“I spent the evening crying my eyes out while wiping pee off the floor and crap off my 8-year-old brother’s butt while he laughed in my face. No one would understand.” I wrote this in a journal of mine back in September 2021. Life as Kaydan’s sister has often felt this way. I often feel like no one else gets it. It feels like no one gets what it is like to have a brother that is different from other kids his age. What it is like to have a brother that does not talk like other kids do or even use the bathroom like other kids can. What it is like to have a brother whose brain and body simply does not function like it is supposed to because of one extra chromosome. However, my hope is that you get a glimpse of what it is like to be a sister to a special needs child.
When Kaydan was born, I was almost 11-years-old. I had never heard of Down syndrome and had no idea what it meant for my brother. Back then I did not know how much one extra chromosome was going to change my family. The fact that he had this thing called Down syndrome really had no effect on me for the first few years of his life. But as Kaydan and I both grew up, I began to notice how different he was. His face looked different. He was smaller than other kids his age. He could not talk like his peers could. His behavior was disruptive, aggressive, destructive, and unexpected. He was still in pull-ups at ages five, six, seven, eight, and now nine. I started to see that he was never going to be able to do all of the things that “normal” kids his age could do. He was always going to be behind.
I began to see how much Kaydan and his one extra chromosome also affected me and my family. I became jealous of my friends who had “normal” families and “normal” little brothers. My family could not even have normal dinners together anymore. We could not all go to church as a family anymore, and still do not. Taking Kaydan to church usually ends in some kind of embarrassing incident. My parents could not go to my basketball and soccer games together during high school. Their world became Kaydan, having eyes on him 24/7 making sure that he was not destroying something, taking him to appointments and therapy, and attending IEP meetings with his teachers. Kaydan consumed their time and attention causing me to feel like I was put on a back burner, as well as my other siblings I am sure. But it was not their fault. I blamed Kaydan. I blamed Down syndrome. I blamed God because He made Kaydan have Down syndrome. I was angry at God. I often asked God why he chose me to be Kaydan’s sister. Why He chose Kaydan to have Down syndrome. Why He did this to my family. But in the past nine years of Kaydan’s life, God has so graciously taught me that He did not do this to my family. God did this for my family and for me.

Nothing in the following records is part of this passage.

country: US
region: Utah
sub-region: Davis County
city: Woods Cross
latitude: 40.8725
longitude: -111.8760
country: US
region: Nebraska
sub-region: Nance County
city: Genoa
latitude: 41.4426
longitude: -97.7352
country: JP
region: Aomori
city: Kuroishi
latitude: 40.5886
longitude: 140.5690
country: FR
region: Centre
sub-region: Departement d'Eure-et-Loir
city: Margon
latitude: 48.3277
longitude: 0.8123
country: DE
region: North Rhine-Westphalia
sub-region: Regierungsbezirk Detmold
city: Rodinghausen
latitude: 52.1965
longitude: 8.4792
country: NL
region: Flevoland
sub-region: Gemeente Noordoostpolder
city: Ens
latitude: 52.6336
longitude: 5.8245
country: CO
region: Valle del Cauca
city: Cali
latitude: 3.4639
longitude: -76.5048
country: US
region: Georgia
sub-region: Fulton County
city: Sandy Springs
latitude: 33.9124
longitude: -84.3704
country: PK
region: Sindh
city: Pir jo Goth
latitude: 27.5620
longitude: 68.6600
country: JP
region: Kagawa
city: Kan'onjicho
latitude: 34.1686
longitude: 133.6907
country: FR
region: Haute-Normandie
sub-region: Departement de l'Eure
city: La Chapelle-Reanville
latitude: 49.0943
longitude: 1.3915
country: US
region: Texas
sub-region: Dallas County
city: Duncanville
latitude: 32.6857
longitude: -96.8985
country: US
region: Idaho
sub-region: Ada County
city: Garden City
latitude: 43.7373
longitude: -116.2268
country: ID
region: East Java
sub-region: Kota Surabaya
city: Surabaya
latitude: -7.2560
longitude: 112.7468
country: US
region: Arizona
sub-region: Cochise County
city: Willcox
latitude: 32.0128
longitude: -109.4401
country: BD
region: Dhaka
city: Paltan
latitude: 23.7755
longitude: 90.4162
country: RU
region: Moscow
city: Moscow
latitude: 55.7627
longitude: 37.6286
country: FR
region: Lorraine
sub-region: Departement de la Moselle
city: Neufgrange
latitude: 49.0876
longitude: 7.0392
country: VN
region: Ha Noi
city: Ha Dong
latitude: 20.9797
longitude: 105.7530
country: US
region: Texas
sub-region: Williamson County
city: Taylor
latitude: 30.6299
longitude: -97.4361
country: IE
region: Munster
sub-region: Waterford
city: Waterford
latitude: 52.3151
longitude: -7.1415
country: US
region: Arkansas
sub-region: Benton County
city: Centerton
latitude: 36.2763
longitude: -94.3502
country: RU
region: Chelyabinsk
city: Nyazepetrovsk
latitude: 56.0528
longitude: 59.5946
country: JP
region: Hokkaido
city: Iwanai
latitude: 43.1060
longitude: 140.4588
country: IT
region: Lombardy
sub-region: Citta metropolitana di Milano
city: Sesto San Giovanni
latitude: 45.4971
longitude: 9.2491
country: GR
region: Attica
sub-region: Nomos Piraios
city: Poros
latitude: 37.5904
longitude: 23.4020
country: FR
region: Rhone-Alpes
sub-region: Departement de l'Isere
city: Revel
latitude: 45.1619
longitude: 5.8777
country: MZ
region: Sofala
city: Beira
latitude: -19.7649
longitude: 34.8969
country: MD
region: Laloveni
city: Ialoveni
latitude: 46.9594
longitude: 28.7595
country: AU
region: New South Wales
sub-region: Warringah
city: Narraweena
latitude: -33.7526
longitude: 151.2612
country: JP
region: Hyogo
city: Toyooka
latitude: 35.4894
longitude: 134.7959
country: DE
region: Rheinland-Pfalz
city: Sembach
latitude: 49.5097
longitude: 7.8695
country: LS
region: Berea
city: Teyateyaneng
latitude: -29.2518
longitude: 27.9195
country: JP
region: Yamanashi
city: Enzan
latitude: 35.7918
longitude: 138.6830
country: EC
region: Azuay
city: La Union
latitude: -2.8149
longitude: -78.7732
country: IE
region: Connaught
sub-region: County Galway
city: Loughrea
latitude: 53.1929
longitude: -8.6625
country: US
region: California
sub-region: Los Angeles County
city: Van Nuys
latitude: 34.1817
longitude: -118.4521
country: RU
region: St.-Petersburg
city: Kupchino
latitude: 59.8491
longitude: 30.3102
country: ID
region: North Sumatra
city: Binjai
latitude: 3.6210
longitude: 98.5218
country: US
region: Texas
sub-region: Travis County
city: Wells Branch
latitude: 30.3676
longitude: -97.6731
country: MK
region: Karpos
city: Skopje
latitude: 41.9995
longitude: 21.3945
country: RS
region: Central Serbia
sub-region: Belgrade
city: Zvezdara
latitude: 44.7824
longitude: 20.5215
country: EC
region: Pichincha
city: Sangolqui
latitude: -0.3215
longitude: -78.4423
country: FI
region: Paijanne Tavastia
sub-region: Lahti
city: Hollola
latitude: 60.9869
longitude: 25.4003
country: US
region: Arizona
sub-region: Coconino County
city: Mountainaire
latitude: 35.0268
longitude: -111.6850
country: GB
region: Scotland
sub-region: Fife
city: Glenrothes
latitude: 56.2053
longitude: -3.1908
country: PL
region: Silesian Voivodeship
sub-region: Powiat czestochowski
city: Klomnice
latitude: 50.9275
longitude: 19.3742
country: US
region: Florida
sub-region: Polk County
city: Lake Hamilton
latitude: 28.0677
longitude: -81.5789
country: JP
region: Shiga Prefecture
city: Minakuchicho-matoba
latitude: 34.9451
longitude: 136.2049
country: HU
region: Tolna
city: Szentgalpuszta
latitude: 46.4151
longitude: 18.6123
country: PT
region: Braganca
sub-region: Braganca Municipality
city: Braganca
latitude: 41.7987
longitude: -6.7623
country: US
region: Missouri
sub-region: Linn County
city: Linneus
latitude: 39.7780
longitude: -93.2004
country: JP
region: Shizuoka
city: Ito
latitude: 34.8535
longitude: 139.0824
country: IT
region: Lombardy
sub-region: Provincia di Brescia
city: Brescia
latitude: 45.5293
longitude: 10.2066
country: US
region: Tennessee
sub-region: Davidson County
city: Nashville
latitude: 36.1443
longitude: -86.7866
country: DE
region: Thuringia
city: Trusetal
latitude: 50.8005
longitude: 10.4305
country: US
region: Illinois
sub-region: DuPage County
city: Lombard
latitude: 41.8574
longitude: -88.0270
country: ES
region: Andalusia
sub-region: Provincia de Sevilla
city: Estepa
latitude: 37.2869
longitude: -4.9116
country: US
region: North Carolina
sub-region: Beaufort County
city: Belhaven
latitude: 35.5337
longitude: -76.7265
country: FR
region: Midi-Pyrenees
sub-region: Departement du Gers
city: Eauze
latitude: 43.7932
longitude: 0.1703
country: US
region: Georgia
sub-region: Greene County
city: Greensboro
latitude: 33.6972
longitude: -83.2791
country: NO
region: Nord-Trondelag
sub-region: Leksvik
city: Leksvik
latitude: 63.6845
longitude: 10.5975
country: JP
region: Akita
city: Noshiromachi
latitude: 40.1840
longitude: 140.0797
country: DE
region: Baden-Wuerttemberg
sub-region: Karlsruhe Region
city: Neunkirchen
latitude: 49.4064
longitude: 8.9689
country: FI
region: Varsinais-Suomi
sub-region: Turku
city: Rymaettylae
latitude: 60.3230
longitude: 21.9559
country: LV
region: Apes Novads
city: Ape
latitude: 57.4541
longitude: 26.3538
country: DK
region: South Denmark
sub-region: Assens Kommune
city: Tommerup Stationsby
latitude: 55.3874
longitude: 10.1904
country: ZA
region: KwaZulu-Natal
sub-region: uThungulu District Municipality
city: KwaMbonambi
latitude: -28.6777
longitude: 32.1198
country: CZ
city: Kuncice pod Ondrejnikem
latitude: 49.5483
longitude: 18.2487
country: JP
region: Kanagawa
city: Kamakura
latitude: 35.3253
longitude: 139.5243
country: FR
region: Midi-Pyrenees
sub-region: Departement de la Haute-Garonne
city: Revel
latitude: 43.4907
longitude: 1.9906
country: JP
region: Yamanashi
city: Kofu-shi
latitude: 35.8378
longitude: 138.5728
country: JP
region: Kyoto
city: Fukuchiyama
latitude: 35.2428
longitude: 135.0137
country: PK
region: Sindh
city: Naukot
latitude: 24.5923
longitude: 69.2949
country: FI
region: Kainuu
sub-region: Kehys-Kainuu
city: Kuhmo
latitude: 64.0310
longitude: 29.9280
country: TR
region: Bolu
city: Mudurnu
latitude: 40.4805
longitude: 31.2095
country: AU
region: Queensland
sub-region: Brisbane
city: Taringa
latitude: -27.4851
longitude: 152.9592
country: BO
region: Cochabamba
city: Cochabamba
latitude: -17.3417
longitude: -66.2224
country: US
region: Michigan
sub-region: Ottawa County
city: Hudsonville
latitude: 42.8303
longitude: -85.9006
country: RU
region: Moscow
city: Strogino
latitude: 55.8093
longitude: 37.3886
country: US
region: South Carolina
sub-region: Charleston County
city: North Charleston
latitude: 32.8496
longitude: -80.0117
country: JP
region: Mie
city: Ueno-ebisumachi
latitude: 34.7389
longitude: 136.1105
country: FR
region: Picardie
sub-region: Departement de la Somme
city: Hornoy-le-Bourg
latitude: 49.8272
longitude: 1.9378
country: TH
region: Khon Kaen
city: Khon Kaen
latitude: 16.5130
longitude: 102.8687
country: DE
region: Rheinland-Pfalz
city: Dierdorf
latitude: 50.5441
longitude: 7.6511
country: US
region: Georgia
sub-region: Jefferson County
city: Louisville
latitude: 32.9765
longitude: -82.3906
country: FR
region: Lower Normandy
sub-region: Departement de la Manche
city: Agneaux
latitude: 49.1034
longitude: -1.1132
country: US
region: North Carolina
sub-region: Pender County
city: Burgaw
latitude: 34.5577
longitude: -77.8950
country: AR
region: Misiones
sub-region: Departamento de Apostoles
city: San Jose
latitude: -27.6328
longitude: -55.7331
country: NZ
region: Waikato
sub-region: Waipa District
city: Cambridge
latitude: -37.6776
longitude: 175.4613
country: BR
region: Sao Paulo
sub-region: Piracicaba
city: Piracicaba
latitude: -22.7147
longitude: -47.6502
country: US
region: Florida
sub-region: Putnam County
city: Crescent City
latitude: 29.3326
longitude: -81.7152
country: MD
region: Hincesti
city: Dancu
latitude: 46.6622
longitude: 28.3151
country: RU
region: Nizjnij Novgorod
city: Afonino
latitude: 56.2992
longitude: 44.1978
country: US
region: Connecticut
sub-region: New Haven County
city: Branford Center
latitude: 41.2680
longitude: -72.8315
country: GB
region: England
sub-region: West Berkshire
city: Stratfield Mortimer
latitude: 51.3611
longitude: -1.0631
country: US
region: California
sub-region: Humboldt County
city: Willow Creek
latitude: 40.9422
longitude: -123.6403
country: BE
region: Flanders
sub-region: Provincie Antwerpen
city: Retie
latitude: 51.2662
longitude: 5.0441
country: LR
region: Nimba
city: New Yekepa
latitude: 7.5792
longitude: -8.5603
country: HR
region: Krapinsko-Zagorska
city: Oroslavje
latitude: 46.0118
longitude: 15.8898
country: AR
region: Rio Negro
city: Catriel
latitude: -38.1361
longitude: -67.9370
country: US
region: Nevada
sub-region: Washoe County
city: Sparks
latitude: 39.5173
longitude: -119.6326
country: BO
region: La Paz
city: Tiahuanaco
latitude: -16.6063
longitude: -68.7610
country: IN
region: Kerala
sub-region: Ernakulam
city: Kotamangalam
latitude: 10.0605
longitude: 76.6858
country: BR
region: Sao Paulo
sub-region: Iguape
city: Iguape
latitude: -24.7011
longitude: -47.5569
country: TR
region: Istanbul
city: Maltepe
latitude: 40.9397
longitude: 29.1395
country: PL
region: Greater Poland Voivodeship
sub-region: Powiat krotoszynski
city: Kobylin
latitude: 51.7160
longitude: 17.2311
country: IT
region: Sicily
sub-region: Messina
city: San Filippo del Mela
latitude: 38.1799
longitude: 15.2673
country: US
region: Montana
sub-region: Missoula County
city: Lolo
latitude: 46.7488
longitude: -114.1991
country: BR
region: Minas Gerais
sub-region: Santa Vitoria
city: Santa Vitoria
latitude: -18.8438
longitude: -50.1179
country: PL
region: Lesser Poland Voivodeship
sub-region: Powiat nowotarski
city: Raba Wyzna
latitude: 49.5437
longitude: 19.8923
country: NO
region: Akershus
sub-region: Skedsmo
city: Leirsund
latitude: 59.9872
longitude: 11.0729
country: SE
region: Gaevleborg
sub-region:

Being Kaydan’s big sister is hard. It is messy, it is loud, it is embarrassing at times, and sometimes it is literally crappy. I have cried many times. I have yelled. I have been angry and discouraged. But all of the messiness and tears are incomparable to the joy that I have experienced because of Kaydan. The laughter, his hugs, his smile that makes me smile, our dance parties together. The way he looks up at me and asks “Rissa, you okay?” at exactly the right time because he somehow knows that I am not. The times where he comes to sing with me at the piano. The moments when he has been the only one at times to see my tears and wipe them away for me. I have experienced God in a way that I never would have experienced without Kaydan. He has taught me how to be patient and understanding. He has taught me how to love and what it means to serve. Kaydan is the biggest challenge and an even bigger blessing and I cannot imagine a world where I am not Kaydan’s big sister.